Once I understand what makes my stories extraordinary, and have narrowed down my tagline to who I am and what I write, then the web design should be easier. I also just finished taking an online web-design course to get me over my tech-fear, and DH has vowed to help me get set up on a WordPress site by the end of June when I launch Book Two in The Chronicles of Lily Carmichael, WESTERN DESERT.

This takes us to my third issue of the day, month, year…a title for the third book in the trilogy.
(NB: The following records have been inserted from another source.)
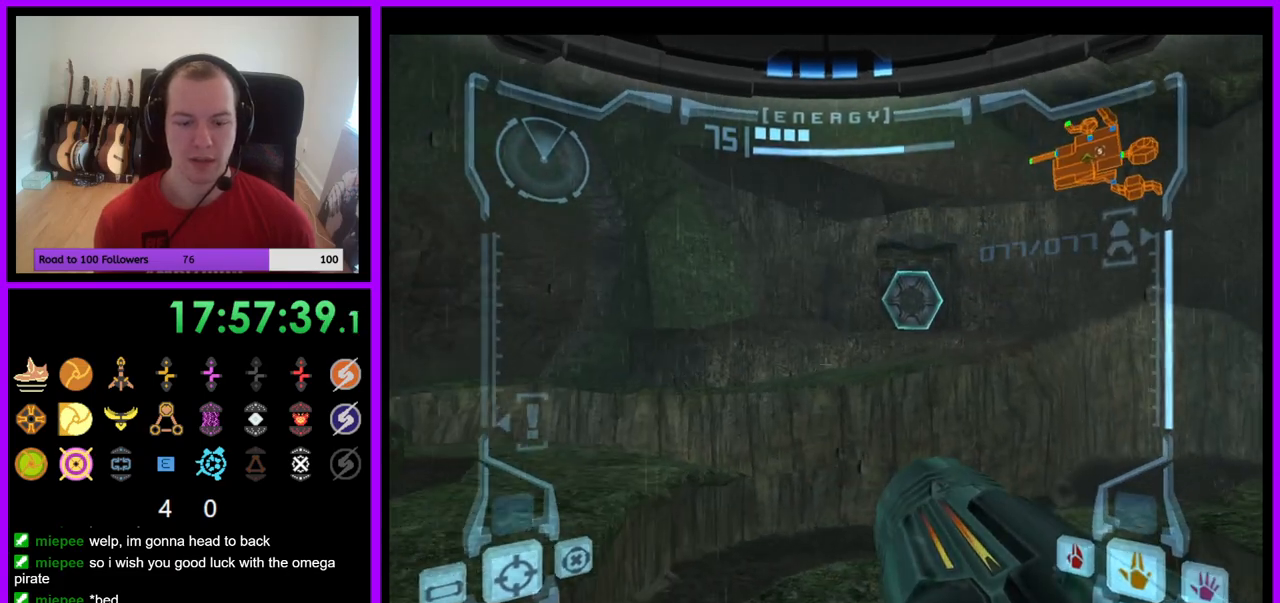
{"buttons": ["L1"], "left_stick": "up-right", "right_stick": "center", "events": [[150, "left_stick", "up-right"]]}
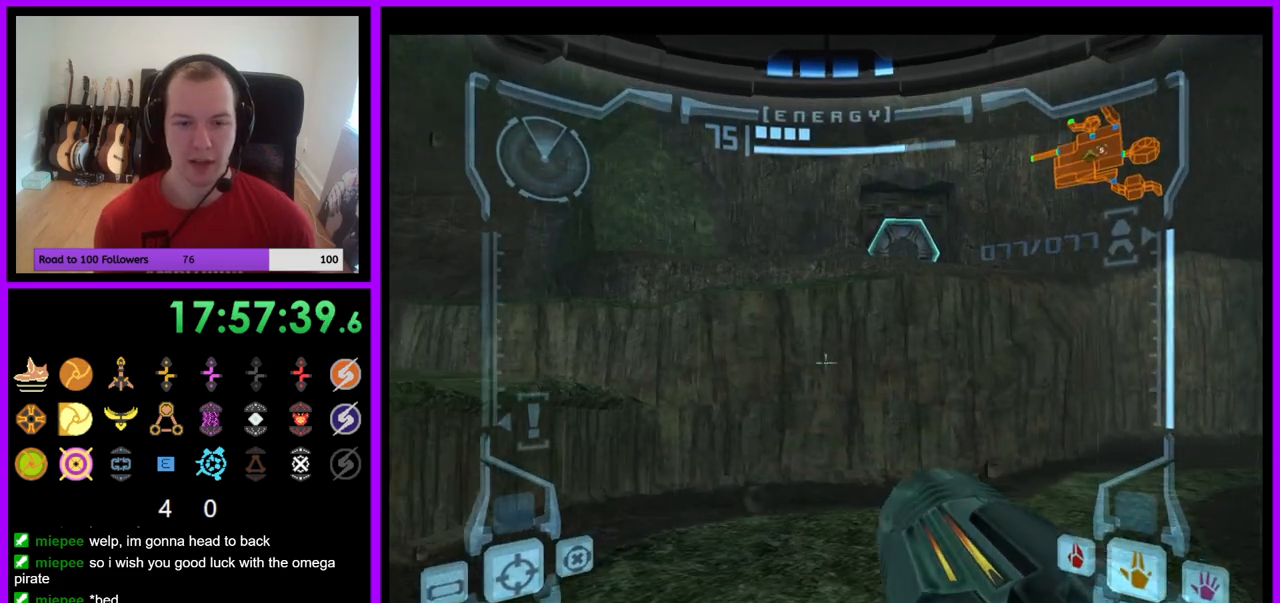
{"buttons": [], "left_stick": "up", "right_stick": "center", "events": [[133, "B", "down"], [267, "B", "up"], [417, "L1", "up"], [450, "left_stick", "up"]]}
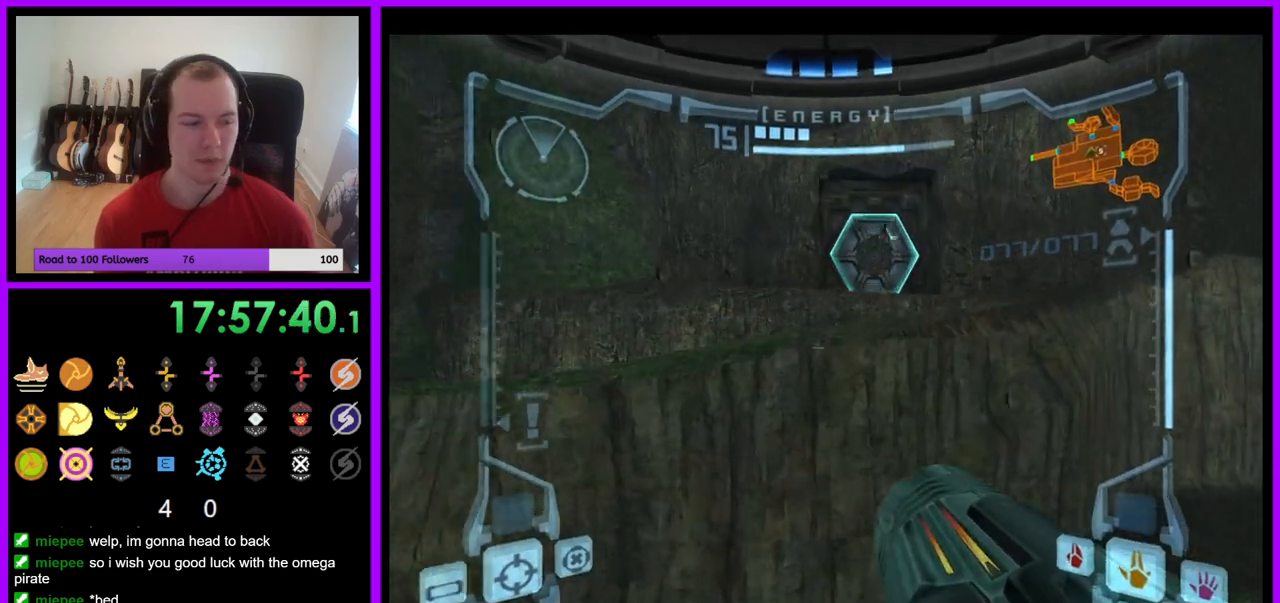
{"buttons": ["B"], "left_stick": "up", "right_stick": "center", "events": [[100, "left_stick", "up-left"], [200, "left_stick", "up"], [417, "B", "down"]]}
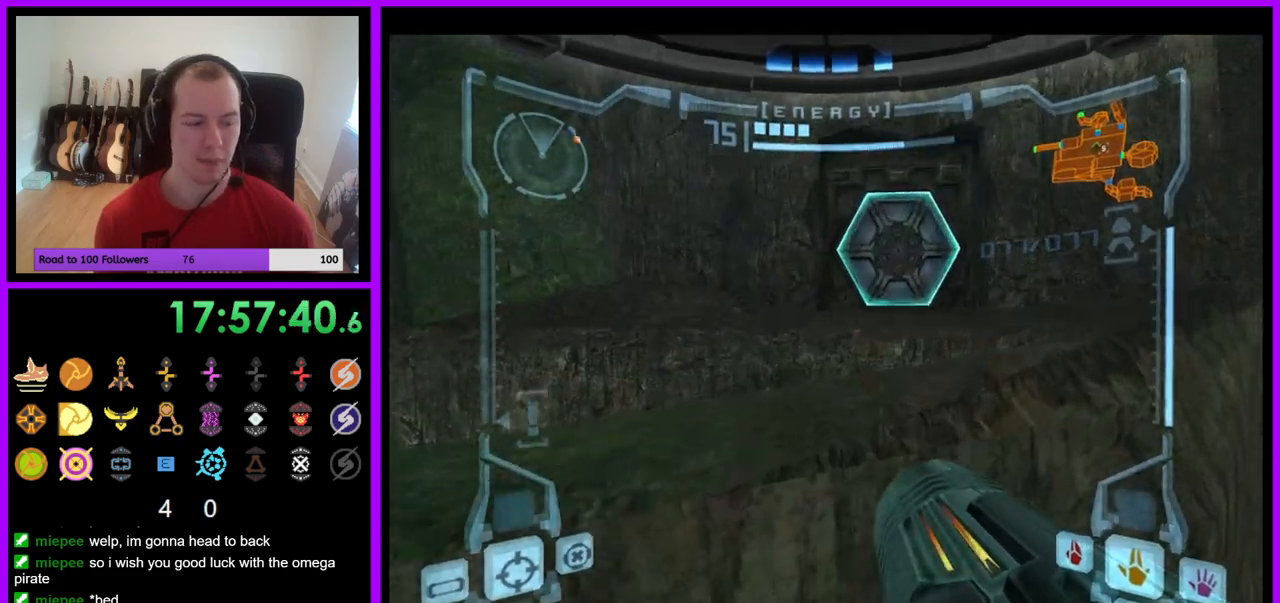
{"buttons": ["A"], "left_stick": "up", "right_stick": "center", "events": [[67, "B", "up"], [483, "A", "down"]]}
Here are the parameters:

1) Title must be in adjective/noun format (Waning Moon, Western Desert)

2) It would be nice to keep with the “W” alliteration, but I’m not attached to that.

3) The title should reflect that Lily and Will are embarking on the final stage of their journey across a post-apocalyptic US. This time they are leaving Las Vegas and heading east along the southern route, which will take them through the Southern Swamps. (I already thought of that as a title but I think that would only work if there were a fourth book since this one will culminate in the final battle with the Industry and will take place in Chicago and then Vegas again. I do wish I had made it a series and not a trilogy…another lesson learned.)

4) Basically, I want a title that sounds catchy alongside the other two, is different enough to not be competing with a dozen other books by the same title, and one that metaphorically shows the shift to a hopeful ending rather than a title that focuses on gloom and doom.

These are a few of my ideas. I’d love to hear yours!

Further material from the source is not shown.